14. Como aplicar estes princípios ao caso vertente?

15. Comecemos pelo conteúdo da contrapartida.

16. O artigo 11.°, parte A), n.° 1, alínea a) é muito claro ao esclarecer que a contrapartida não se limita às entregas em dinheiro, antes é formada "por tudo o que (5) constitui a contrapartida que o fornecedor ou o prestador recebeu ou deve receber em relação a essas operações" (entrega de bens ou prestação de serviços) do adquirente, do destinatário ou de um terceiro. Não especificando o que cabe nessa expressão, a directiva pretendeu, naturalmente, que lhe fosse dada toda a amplitude possível. É isso, de resto, que corresponde aos objectivos do sistema do IVA: um sistema geral de tributação do consumo, neutral relativamente à estrutura das transacções, assegurando, por isso, a cobertura mais completa possível das transacções em todas as fases da produção e da distribuição (ver o quinto considerando da primeira directiva (6)).

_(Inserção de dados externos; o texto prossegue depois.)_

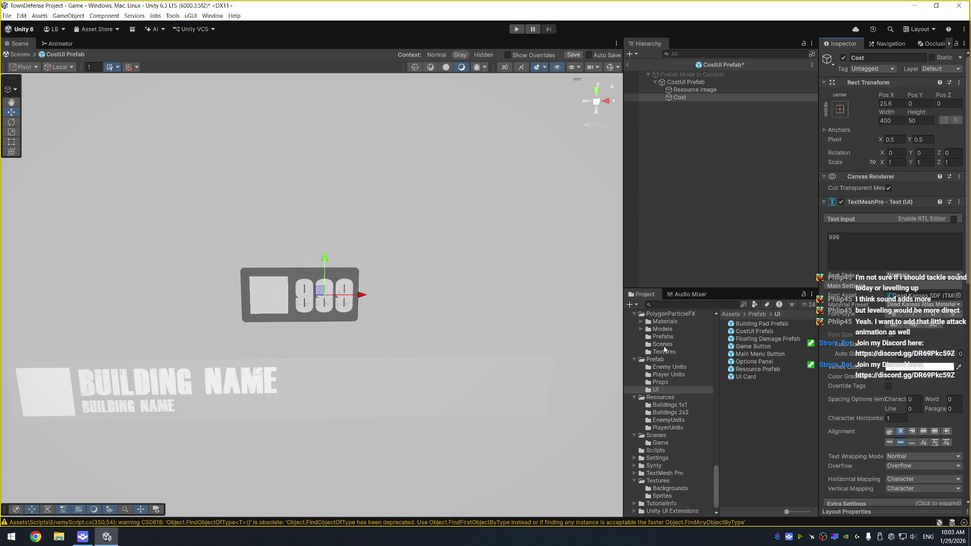
{"action": "key", "text": "ctrl+s"}
Back in the scene, lower Building Pad Prefab and CostUI Prefab to Pos Y 278.1 and 384
{"action": "left_click", "coordinate": [629, 66]}
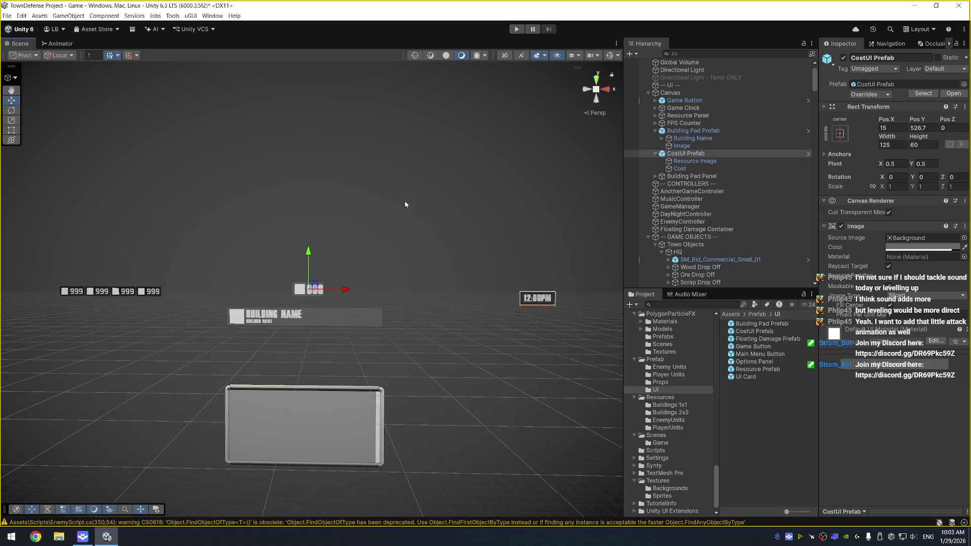
{"action": "left_click", "coordinate": [693, 130], "text": "ctrl"}
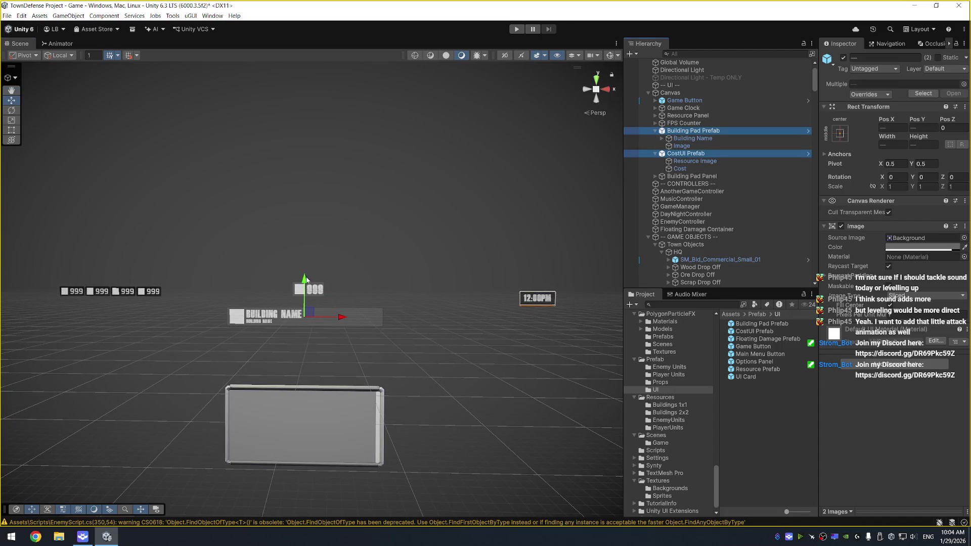
{"action": "left_click_drag", "start_coordinate": [307, 279], "coordinate": [307, 316]}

17. Todas as transacções (entregas de bens e prestações de serviços, bem como importações de bens) efectuadas a título oneroso estão pois abrangidas no âmbito de aplicação do imposto (artigo 2.° da sexta directiva).

18. A preocupação do legislador de apreender (de modo aliás uniforme em toda a Comunidade) a totalidade da matéria colectável está, de resto, presente também na própria definição das operações tributáveis (artigos 5.° e 6.°), incluindo as várias equiparações aí feitas de certas operações a entregas de bens ou a prestações de serviços a título oneroso.

19. Se devesse excluir-se da contrapartida alguma forma de pagamento - como, por exemplo, os serviços prestados em troca do bem fornecido - abrir-se-ia a porta a uma evasão fiscal legítima, frustrando os objectivos da sexta directiva e permitindo que uma parte da matéria colectável escapasse à tributação, criando, eventualmente, distorções no tratamento fiscal de situações que são, no plano económico ou comercial, substancialmente idênticas.

20. As prestações de serviços não estão pois, a priori, excluídas da noção de contrapartida, sem o que não seria difícil fugir ao âmbito da tributação.

21. É certo que, ao esclarecer a noção de "contravalor", o n.° 13 do Anexo A da segunda directiva se refere apenas ao "valor dos bens recebidos em troca" e não, também, ao valor dos serviços prestados.

22. Trata-se, contudo, de uma indicação feita a título exemplificativo, que não deve - até por isso - ser entendida de forma restritiva ou literal.

23. A referência aos bens justifica-se, certamente, por ser caso mais frequente; mas sempre poderá reconhecer-se que o facto de o legislador não ter mencionado os serviços talvez exprima as dificuldades práticas que a consideração destes em certos casos suscita (7).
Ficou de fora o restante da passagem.